I’m not willing to dress up the terms, personally; the right term is, I think, a “progressive” income tax (because it “progresses” higher as the income levels grow.) I think it almost has to be an income tax, for reasons I’ll explain better when I reach the discussion of the actual Fair Tax proposal.

I think the progressive income tax is an unfair tax structure, and that’s what I call it.

However, I don’t think being “unfair” matters; if Joe has value, then Donald and Muffy actually do have some responsibility in a human sense (not a legal sense) to share in his struggle, if only obliquely (remember, Donald could pay Joe’s tax burden for a year and not even notice, in a real sense. If he has to pay for two thousand Joes, on the other hand…)

Joe is actually responsible for himself, no matter where he started from, of course; given drive and dedication, he can improve his personal situation. But that is an individual motivation; we’re still going to need janitors, restaurant line workers, and other people whose jobs simply don’t pay enough to move them well past Joe’s circumstances (which is the basis for the “higher minimum wage” efforts going on – they’re trying to make it where people like Joe are forcibly given higher wages.)

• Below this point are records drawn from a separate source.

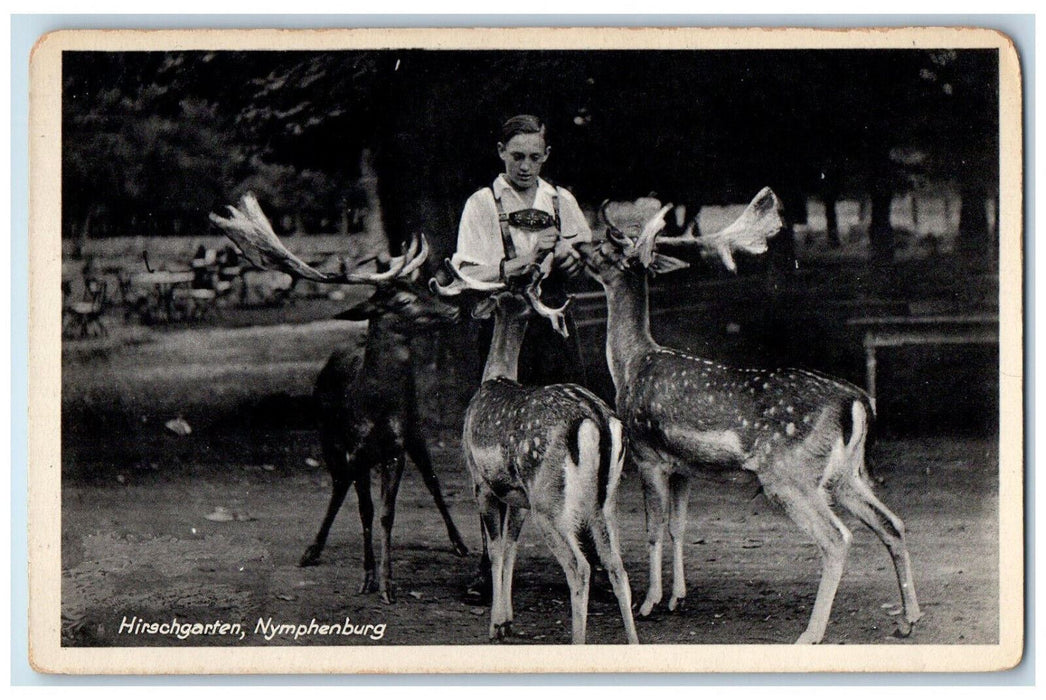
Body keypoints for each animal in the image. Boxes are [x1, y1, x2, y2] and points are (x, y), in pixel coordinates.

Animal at [210, 193, 468, 602]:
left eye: (423, 289)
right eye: (403, 301)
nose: (455, 309)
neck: (374, 406)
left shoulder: (394, 447)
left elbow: (386, 513)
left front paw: (387, 584)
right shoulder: (354, 449)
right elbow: (365, 511)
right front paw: (367, 578)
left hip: (414, 426)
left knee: (433, 481)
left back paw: (459, 543)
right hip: (327, 437)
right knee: (338, 486)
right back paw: (312, 550)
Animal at [430, 254, 635, 640]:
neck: (494, 377)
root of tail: (597, 417)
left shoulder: (481, 481)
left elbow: (497, 548)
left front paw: (496, 624)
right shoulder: (518, 496)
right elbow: (511, 545)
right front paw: (507, 618)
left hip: (550, 499)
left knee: (579, 567)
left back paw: (577, 641)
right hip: (606, 500)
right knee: (617, 566)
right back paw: (633, 642)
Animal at [577, 187, 928, 644]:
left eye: (606, 246)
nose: (575, 247)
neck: (630, 364)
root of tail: (858, 403)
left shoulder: (646, 452)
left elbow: (653, 528)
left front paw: (650, 602)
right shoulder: (685, 466)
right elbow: (678, 526)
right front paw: (677, 597)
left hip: (789, 475)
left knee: (837, 538)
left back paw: (811, 633)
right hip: (844, 474)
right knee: (893, 523)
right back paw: (908, 618)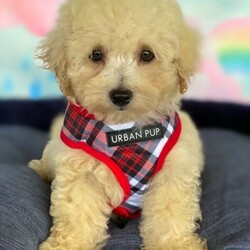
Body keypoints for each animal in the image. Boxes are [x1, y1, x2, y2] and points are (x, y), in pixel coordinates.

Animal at [29, 0, 207, 249]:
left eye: (146, 54)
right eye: (96, 54)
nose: (121, 95)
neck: (123, 130)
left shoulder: (173, 170)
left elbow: (170, 214)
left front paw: (174, 244)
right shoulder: (80, 170)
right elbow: (78, 214)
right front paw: (69, 244)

The difference is, though, that easing the burden from a taxation standpoint is far, far, far easier and more fair for Donald than it is for an army of Joes, each one of which would have to face that loss per month. For Donald, it’s the loss of some optional expenditures – that third car, perhaps. For Joe, it’s life and death if he gets ill.

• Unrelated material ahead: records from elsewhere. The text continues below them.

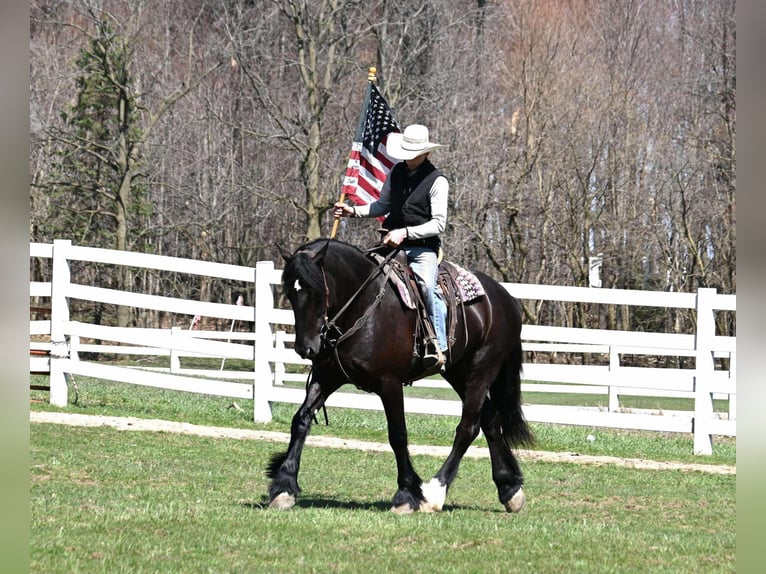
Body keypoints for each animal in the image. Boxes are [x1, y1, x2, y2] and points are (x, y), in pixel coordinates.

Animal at [267, 238, 533, 513]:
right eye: (290, 292)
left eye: (317, 291)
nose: (306, 348)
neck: (365, 305)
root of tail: (507, 299)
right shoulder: (327, 375)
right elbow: (301, 420)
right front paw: (284, 486)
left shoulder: (390, 383)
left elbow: (398, 434)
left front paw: (406, 494)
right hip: (459, 372)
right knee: (490, 418)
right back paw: (509, 488)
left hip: (482, 370)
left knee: (468, 428)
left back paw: (435, 492)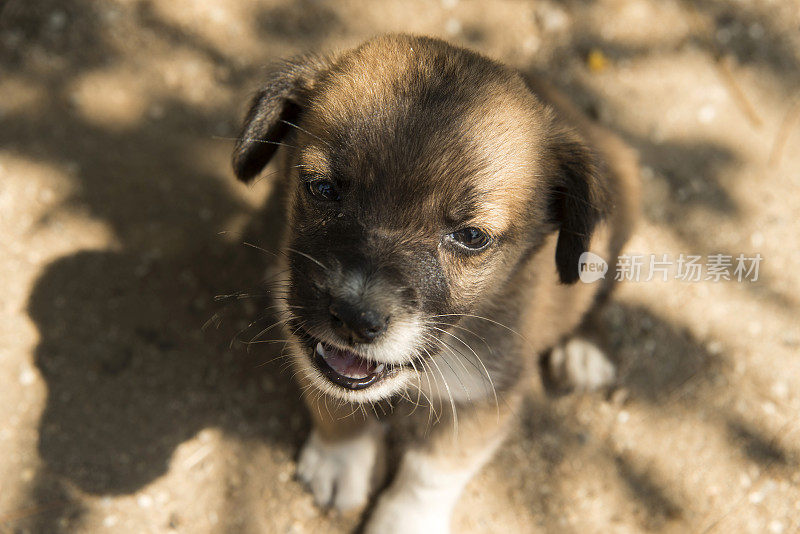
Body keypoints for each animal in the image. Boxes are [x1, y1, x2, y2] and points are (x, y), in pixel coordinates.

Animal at [230, 35, 636, 532]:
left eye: (472, 237)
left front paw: (402, 520)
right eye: (323, 189)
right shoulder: (301, 329)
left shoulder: (483, 395)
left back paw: (583, 350)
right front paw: (338, 461)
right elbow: (333, 400)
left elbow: (432, 472)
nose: (353, 319)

To me, I’m far more willing to suggest that Donald not have that car. A fair income tax, from a humane standpoint, is not an even tax; it’s a progressive income tax, even at its flattest.


There is, of course, a “fair tax” initiative, that is based around an idea that I like quite a bit: it’s a pure sales tax, with a “prebate” that offsets the cost of the tax, especially for lower incomes.

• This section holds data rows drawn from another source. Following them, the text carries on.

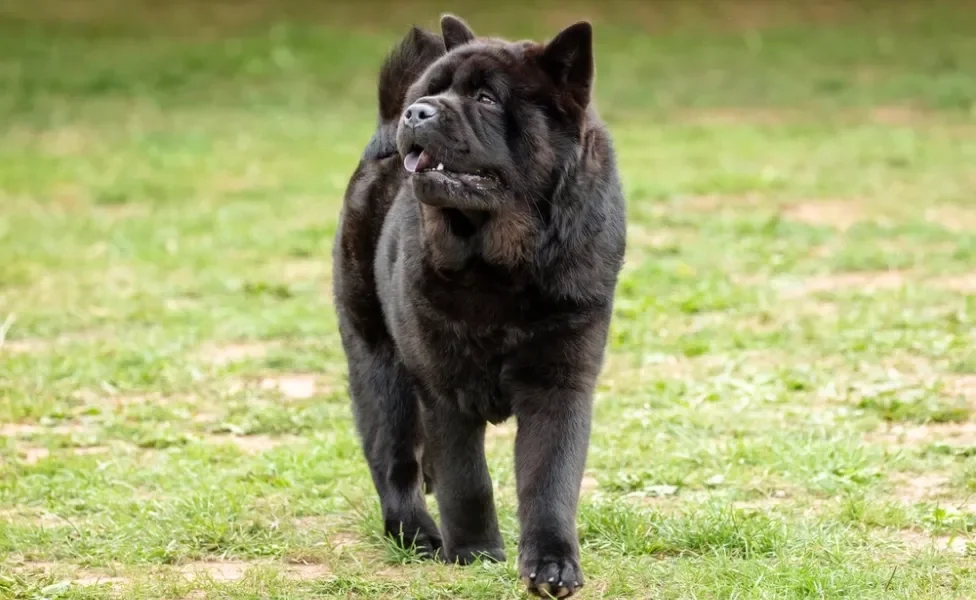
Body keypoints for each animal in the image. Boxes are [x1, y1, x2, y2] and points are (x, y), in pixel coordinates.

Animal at [334, 12, 624, 596]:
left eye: (487, 99)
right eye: (433, 91)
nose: (416, 111)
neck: (502, 268)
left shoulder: (561, 380)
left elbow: (550, 480)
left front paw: (552, 566)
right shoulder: (443, 385)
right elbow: (467, 479)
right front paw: (474, 553)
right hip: (379, 362)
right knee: (393, 458)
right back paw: (418, 534)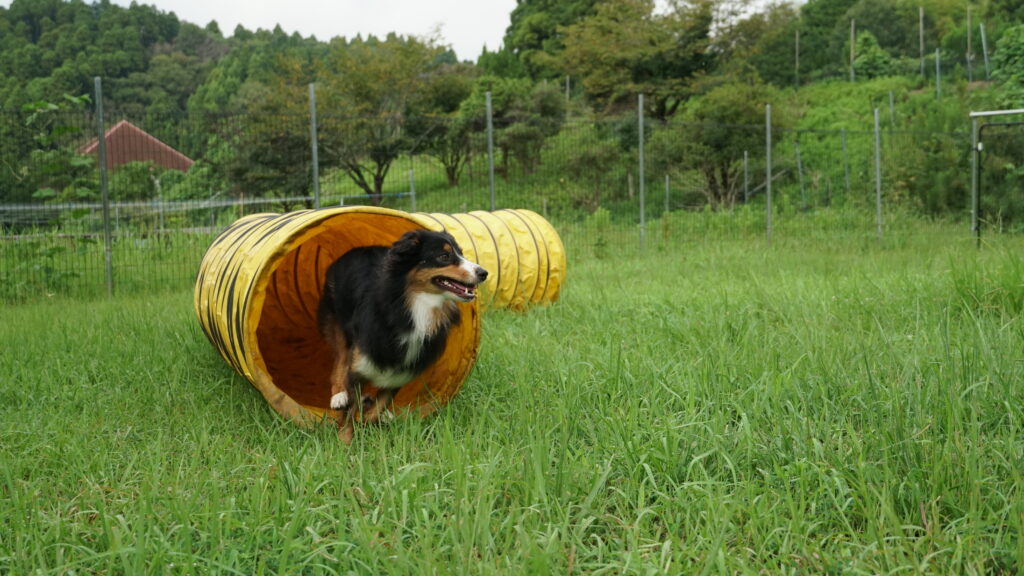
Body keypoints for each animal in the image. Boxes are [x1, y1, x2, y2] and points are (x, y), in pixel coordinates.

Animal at [315, 227, 487, 438]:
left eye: (461, 253)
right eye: (444, 256)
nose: (484, 273)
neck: (417, 305)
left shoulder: (400, 373)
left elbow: (377, 408)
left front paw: (370, 422)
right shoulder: (359, 365)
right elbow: (349, 411)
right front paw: (344, 441)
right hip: (336, 318)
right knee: (340, 358)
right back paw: (339, 395)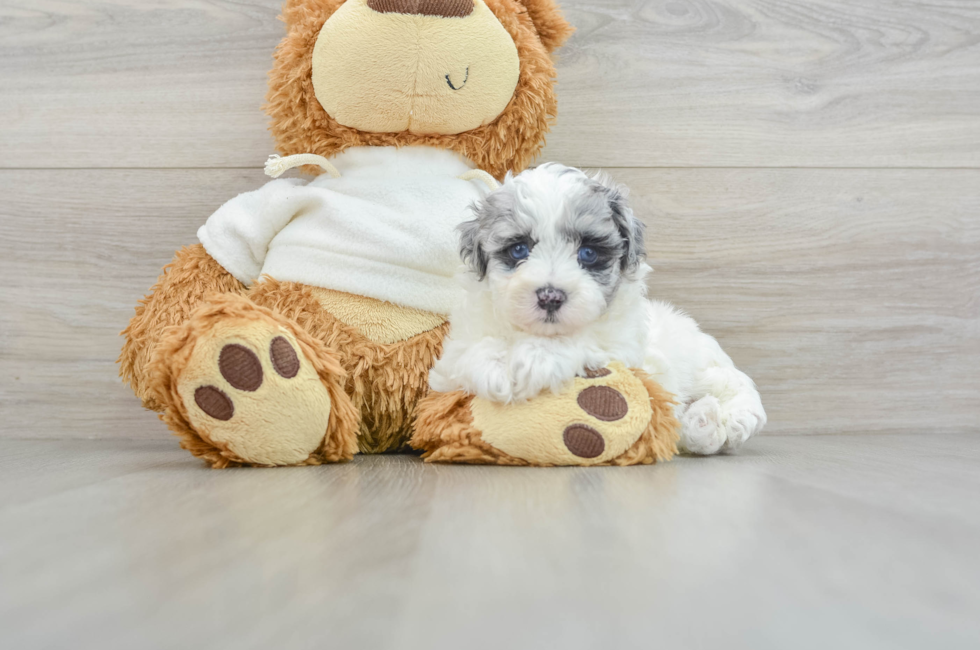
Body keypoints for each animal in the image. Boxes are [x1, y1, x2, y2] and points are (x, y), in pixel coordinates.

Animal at [432, 165, 768, 454]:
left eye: (588, 253)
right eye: (519, 249)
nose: (551, 296)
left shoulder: (627, 351)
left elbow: (585, 343)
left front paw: (537, 360)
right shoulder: (451, 362)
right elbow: (469, 356)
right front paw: (495, 368)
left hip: (703, 366)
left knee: (731, 389)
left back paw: (720, 418)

As I understand it, the idea is that what you buy determines your actual taxes. There is no income tax. If you buy only food and clothing below a certain amount, the prebate would offset the taxes associated with those items, such that your actual tax rate would be 0%. If, on the other hand, you bought large screen TVs, a yacht, a new car, and a new Mac Pro, you’d exceed what the prebate would cover, and your tax rate would be close to 23% (the proposed tax rate is 23%, but the prebate applies to everyone, so you’d never quite reach 23%.)

If you’re thrifty – if you’re Donald from my progressive model, but live as if you’re on Joe’s means – your tax rate might actually be 0%, because you’re only taxed on what you spend, not what you make.

This is, in fact, what I consider to be a fair tax, and the libertarian in me loves it (not least because I try not to buy stuff I don’t need.)

But it has a severe weakness; the wisdom of its citizens.

The fair tax relies on people, especially the well-heeled, to be big spenders. It means that Joe is desperate for Donald to buy a yacht if he can, because otherwise the tax revenues that the region needs aren’t going to be available. It ties the supply of tax dollars strictly to the wisdom and austerity of the citizenry; any kind of local recession would have catastrophic effects on the tax base, because the revenues needed to keep the local services running during the recession would dry up further because of the recession. (In a local recession, people would save their money, which would dry up the fair tax revenues, which would make the local recession more powerful, which would cause people to save even more money, which would…)

From a personal, selfish perspective, I love the idea of the fair tax, because I have no problem not spending what money I have (or so I think). However, from the perspective of the society in which I live, a fair tax means that I, and people like me, could easily become predators on our fellow taxpayers, because we’d be hoping they’d be out buying boats, cars, televisions, and other such things to make up for the taxes that we’d be trying hard not to offer.

That’s human nature, and I think that a tax code that relies on greed to succeed is, while fair, not good enough to be workable.